* TASK BRIEF *
Set down the data below word for word, and leave the images aside.

________________

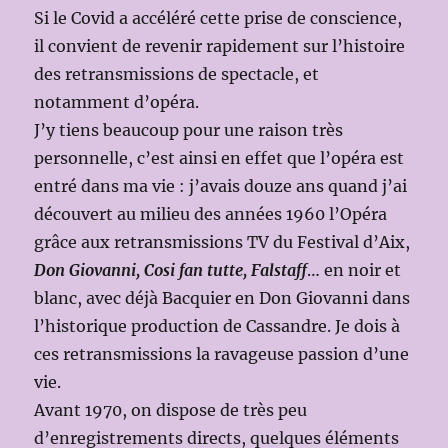
Si le Covid a accéléré cette prise de conscience,
il convient de revenir rapidement sur l’histoire
des retransmissions de spectacle, et
notamment d’opéra.
J’y tiens beaucoup pour une raison très
personnelle, c’est ainsi en effet que l’opéra est
entré dans ma vie : j’avais douze ans quand j’ai
découvert au milieu des années 1960 l’Opéra
grâce aux retransmissions TV du Festival d’Aix,
Don Giovanni, Cosi fan tutte, Falstaff
… en noir et
blanc, avec déjà Bacquier en Don Giovanni dans
l’historique production de Cassandre. Je dois à
ces retransmissions la ravageuse passion d’une
vie.
Avant 1970, on dispose de très peu
d’enregistrements directs, quelques éléments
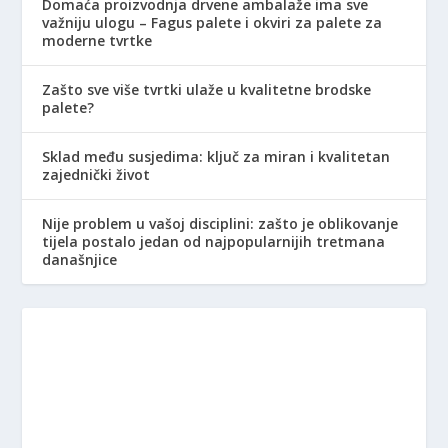
Domaća proizvodnja drvene ambalaže ima sve
važniju ulogu – Fagus palete i okviri za palete za
moderne tvrtke
Zašto sve više tvrtki ulaže u kvalitetne brodske
palete?
Sklad među susjedima: ključ za miran i kvalitetan
zajednički život
Nije problem u vašoj disciplini: zašto je oblikovanje
tijela postalo jedan od najpopularnijih tretmana
današnjice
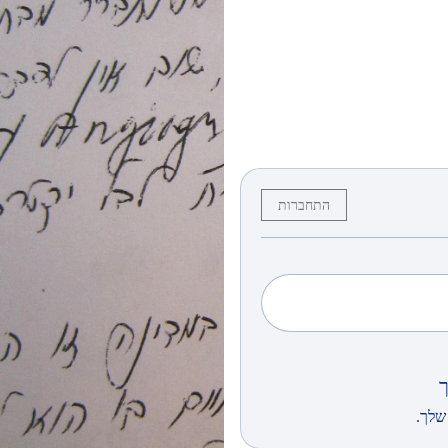
התחברות
שלך.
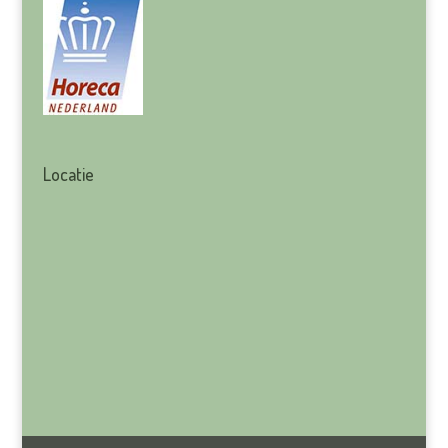
Locatie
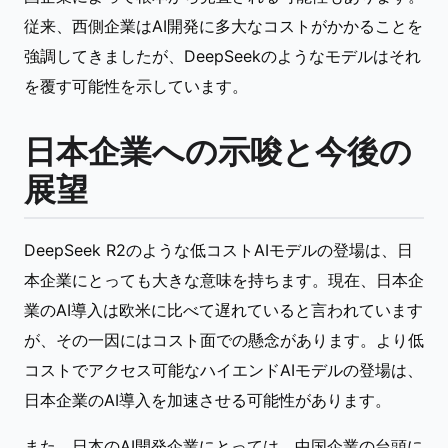
従来、西側企業はAI開発に多大なコストがかかることを
強調してきましたが、DeepSeekのようなモデルはそれ
を覆す可能性を示しています。
日本企業への示唆と今後の
展望
DeepSeek R2のような低コストAIモデルの登場は、日
本企業にとっても大きな意味を持ちます。現在、日本企
業のAI導入は欧米に比べて遅れていると言われています
が、その一因にはコスト面での懸念があります。より低
コストでアクセス可能なハイエンドAIモデルの登場は、
日本企業のAI導入を加速させる可能性があります。
また、日本のAI開発企業にとっては、中国企業の台頭に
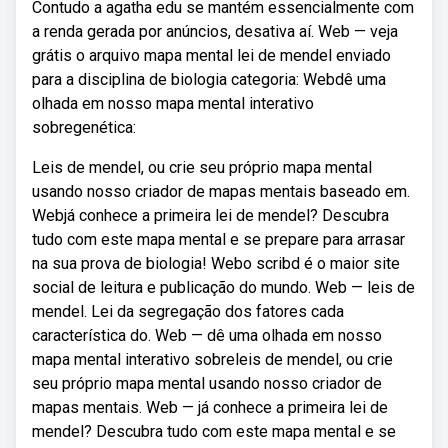
Contudo a agatha edu se mantém essencialmente com
a renda gerada por anúncios, desativa aí. Web — veja
grátis o arquivo mapa mental lei de mendel enviado
para a disciplina de biologia categoria: Webdê uma
olhada em nosso mapa mental interativo
sobregenética:
Leis de mendel, ou crie seu próprio mapa mental
usando nosso criador de mapas mentais baseado em.
Webjá conhece a primeira lei de mendel? Descubra
tudo com este mapa mental e se prepare para arrasar
na sua prova de biologia! Webo scribd é o maior site
social de leitura e publicação do mundo. Web — leis de
mendel. Lei da segregação dos fatores cada
característica do. Web — dê uma olhada em nosso
mapa mental interativo sobreleis de mendel, ou crie
seu próprio mapa mental usando nosso criador de
mapas mentais. Web — já conhece a primeira lei de
mendel? Descubra tudo com este mapa mental e se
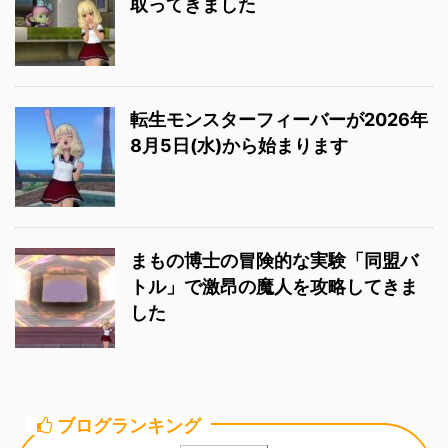
取ってきました
転生モンスターフィーバーが2026年
8月5日(水)から始まります
まもの博士の冒険的な実験「同盟バ
トル」で激昂の魔人を攻略してきま
した
ブログランキング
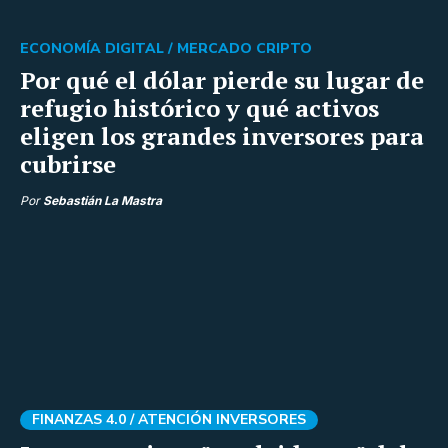
ECONOMÍA DIGITAL /
MERCADO CRIPTO
Por qué el dólar pierde su lugar de
refugio histórico y qué activos
eligen los grandes inversores para
cubrirse
Por
Sebastián La Mastra
FINANZAS 4.0 /
ATENCIÓN INVERSORES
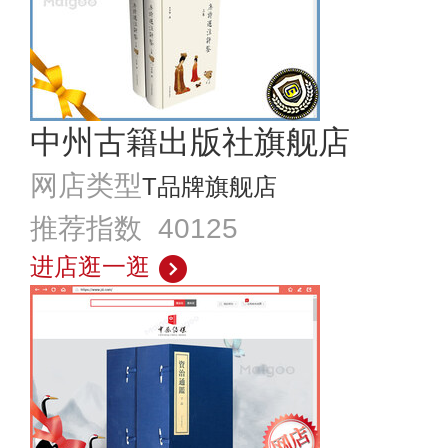
中州古籍出版社旗舰店
网店类型
T品牌旗舰店
推荐指数 40125
进店逛一逛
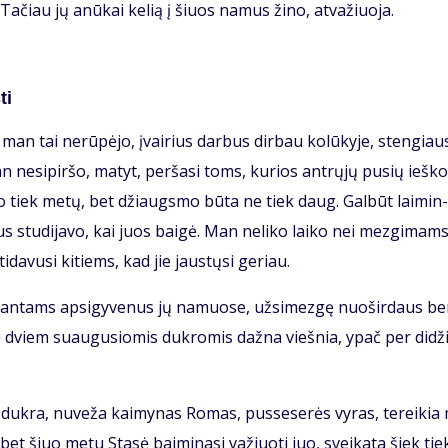
i. Ta­čiau jų anū­kai ke­lią į šiuos na­mus ži­no, at­va­žiuo­ja.
ti
man tai ne­rū­pė­jo, įvai­rius dar­bus dir­bau ko­lū­ky­je, sten­giau­
 ne­si­pir­šo, ma­tyt, per­ša­si toms, ku­rios ant­rų­jų pu­sių ieš­ko
­go tiek me­tų, bet džiaugs­mo bū­ta ne tiek daug. Gal­būt lai­min­
us stu­di­ja­vo, kai juos bai­gė. Man ne­li­ko lai­ko nei mez­gi­mams
i­da­vu­si ki­tiems, kad jie jaus­tų­si ge­riau.
i­ran­tams ap­si­gy­ve­nus jų na­muo­se, už­si­mez­gę nuo­šir­daus b
su dviem su­au­gu­sio­mis duk­ro­mis daž­na vieš­nia, ypač per di­dži
i duk­ra, nu­ve­ža kai­my­nas Ro­mas, pus­se­se­rės vy­ras, te­rei­ki
s, bet šiuo me­tu Sta­sė bai­mi­na­si va­žiuo­ti juo, svei­ka­ta šiek tie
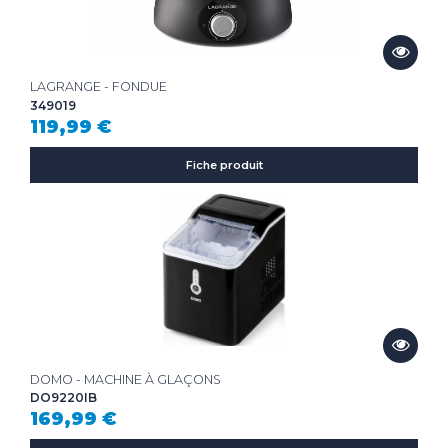
LAGRANGE - FONDUE
349019
119,99 €
Fiche produit
DOMO - MACHINE À GLAÇONS
DO9220IB
169,99 €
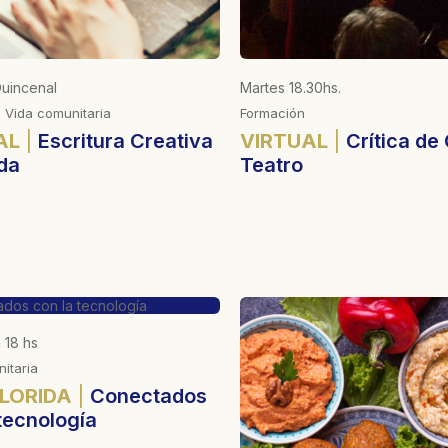
Quincenal
Martes 18.30hs.
 Vida comunitaria
Formación
AL
Escritura Creativa
VIRTUAL
Crítica de 
da
Teatro
 18 hs
itaria
FLORIDA
Conectados
tecnología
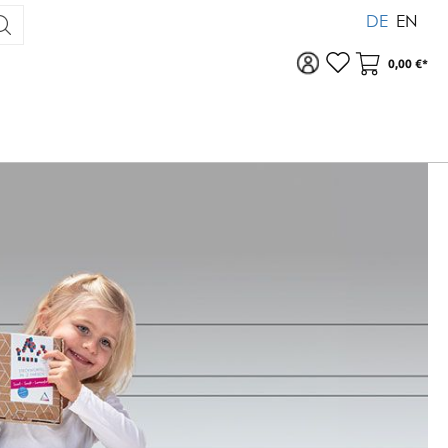
DE
EN
Zu Ihrem Konto
Warenkor
0,00 €*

________________

* ANSWER SECTION *
Si le Covid a accéléré cette prise de conscience,
il convient de revenir rapidement sur l’histoire
des retransmissions de spectacle, et
notamment d’opéra.
J’y tiens beaucoup pour une raison très
personnelle, c’est ainsi en effet que l’opéra est
entré dans ma vie : j’avais douze ans quand j’ai
découvert au milieu des années 1960 l’Opéra
grâce aux retransmissions TV du Festival d’Aix,
Don Giovanni, Cosi fan tutte, Falstaff
… en noir et
blanc, avec déjà Bacquier en Don Giovanni dans
l’historique production de Cassandre. Je dois à
ces retransmissions la ravageuse passion d’une
vie.
Avant 1970, on dispose de très peu
d’enregistrements directs, quelques éléments
Domaća proizvodnja drvene ambalaže ima sve
važniju ulogu – Fagus palete i okviri za palete za
moderne tvrtke
Zašto sve više tvrtki ulaže u kvalitetne brodske
palete?
Sklad među susjedima: ključ za miran i kvalitetan
zajednički život
Nije problem u vašoj disciplini: zašto je oblikovanje
tijela postalo jedan od najpopularnijih tretmana
današnjice
התחברות
שלך.
Locatie
従来、西側企業はAI開発に多大なコストがかかることを
強調してきましたが、DeepSeekのようなモデルはそれ
を覆す可能性を示しています。
日本企業への示唆と今後の
展望
DeepSeek R2のような低コストAIモデルの登場は、日
本企業にとっても大きな意味を持ちます。現在、日本企
業のAI導入は欧米に比べて遅れていると言われています
が、その一因にはコスト面での懸念があります。より低
コストでアクセス可能なハイエンドAIモデルの登場は、
日本企業のAI導入を加速させる可能性があります。
また、日本のAI開発企業にとっては、中国企業の台頭に
Contudo a agatha edu se mantém essencialmente com
a renda gerada por anúncios, desativa aí. Web — veja
grátis o arquivo mapa mental lei de mendel enviado
para a disciplina de biologia categoria: Webdê uma
olhada em nosso mapa mental interativo
sobregenética:
Leis de mendel, ou crie seu próprio mapa mental
usando nosso criador de mapas mentais baseado em.
Webjá conhece a primeira lei de mendel? Descubra
tudo com este mapa mental e se prepare para arrasar
na sua prova de biologia! Webo scribd é o maior site
social de leitura e publicação do mundo. Web — leis de
mendel. Lei da segregação dos fatores cada
característica do. Web — dê uma olhada em nosso
mapa mental interativo sobreleis de mendel, ou crie
seu próprio mapa mental usando nosso criador de
mapas mentais. Web — já conhece a primeira lei de
mendel? Descubra tudo com este mapa mental e se
取ってきました
転生モンスターフィーバーが2026年
8月5日(水)から始まります
まもの博士の冒険的な実験「同盟バ
トル」で激昂の魔人を攻略してきま
した
ブログランキング
ECONOMÍA DIGITAL /
MERCADO CRIPTO
Por qué el dólar pierde su lugar de
refugio histórico y qué activos
eligen los grandes inversores para
cubrirse
Por
Sebastián La Mastra
FINANZAS 4.0 /
ATENCIÓN INVERSORES
中州古籍出版社旗舰店
网店类型
T品牌旗舰店
推荐指数 40125
进店逛一逛
i. Ta­čiau jų anū­kai ke­lią į šiuos na­mus ži­no, at­va­žiuo­ja.
ti
man tai ne­rū­pė­jo, įvai­rius dar­bus dir­bau ko­lū­ky­je, sten­giau­
 ne­si­pir­šo, ma­tyt, per­ša­si toms, ku­rios ant­rų­jų pu­sių ieš­ko
­go tiek me­tų, bet džiaugs­mo bū­ta ne tiek daug. Gal­būt lai­min­
us stu­di­ja­vo, kai juos bai­gė. Man ne­li­ko lai­ko nei mez­gi­mams
i­da­vu­si ki­tiems, kad jie jaus­tų­si ge­riau.
i­ran­tams ap­si­gy­ve­nus jų na­muo­se, už­si­mez­gę nuo­šir­daus b
su dviem su­au­gu­sio­mis duk­ro­mis daž­na vieš­nia, ypač per di­dži
i duk­ra, nu­ve­ža kai­my­nas Ro­mas, pus­se­se­rės vy­ras, te­rei­ki
s, bet šiuo me­tu Sta­sė bai­mi­na­si va­žiuo­ti juo, svei­ka­ta šiek tie
LAGRANGE - FONDUE
349019
119,99 €
Fiche produit
DOMO - MACHINE À GLAÇONS
DO9220IB
169,99 €
Quincenal
Martes 18.30hs.
 Vida comunitaria
Formación
AL
Escritura Creativa
VIRTUAL
Crítica de 
da
Teatro
 18 hs
itaria
FLORIDA
Conectados
tecnología
DE
EN
Zu Ihrem Konto
Warenkor
0,00 €*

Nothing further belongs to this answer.